Co-Founder Pasardana, Hans Kwee, menambahkan bahwa dinamika pasar saham Indonesia sepanjang 2025 mengalami pergeseran signifikan. Ia mengamati adanya tekanan pada saham berkapitalisasi besar yang fundamentalnya kuat, terutama akibat arus keluar dana asing atau outflow. Sebaliknya, saham milik konglomerasi justru cenderung menunjukkan kenaikan, didorong oleh banyaknya aktivitas bisnis mereka.
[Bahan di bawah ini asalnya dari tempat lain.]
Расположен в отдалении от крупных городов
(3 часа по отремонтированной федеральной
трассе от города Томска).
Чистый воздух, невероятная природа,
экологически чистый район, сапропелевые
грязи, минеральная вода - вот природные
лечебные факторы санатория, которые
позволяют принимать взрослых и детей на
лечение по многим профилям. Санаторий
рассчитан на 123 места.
Hans Kwee menjelaskan lebih lanjut bahwa penurunan peringkat saham Indonesia oleh beberapa perusahaan investasi global turut memicu aksi jual oleh investor asing pada saham-saham berkapitalisasi besar.
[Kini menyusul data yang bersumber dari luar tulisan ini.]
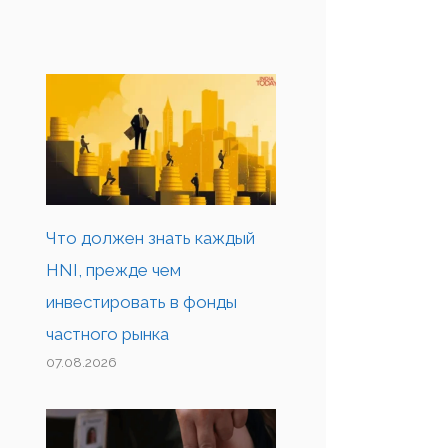
Что должен знать каждый
HNI, прежде чем
инвестировать в фонды
частного рынка
07.08.2026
Melengkapi pandangan tersebut, Investment Analyst Edvisor Provina Visindo, Indy Naila, menyoroti bahwa kinerja saham LQ45 tidak semata-mata ditentukan oleh performa keuangan internal perusahaan. Ia menekankan pentingnya faktor makroekonomi yang lebih luas, kondisi spesifik sektor industri, serta arus dana asing sebagai variabel krusial yang turut membentuk pergerakan harga saham.
Mengingat kompleksitas kondisi ini, para analis sepakat bahwa investor perlu menerapkan strategi yang lebih selektif dalam mengevaluasi valuasi saham unggulan. Kehati-hatian menjadi kunci agar tidak terjebak dalam euforia harga yang justru tidak selaras dengan kinerja sebenarnya dari perusahaan, demi keputusan investasi yang lebih bijak dan berkelanjutan.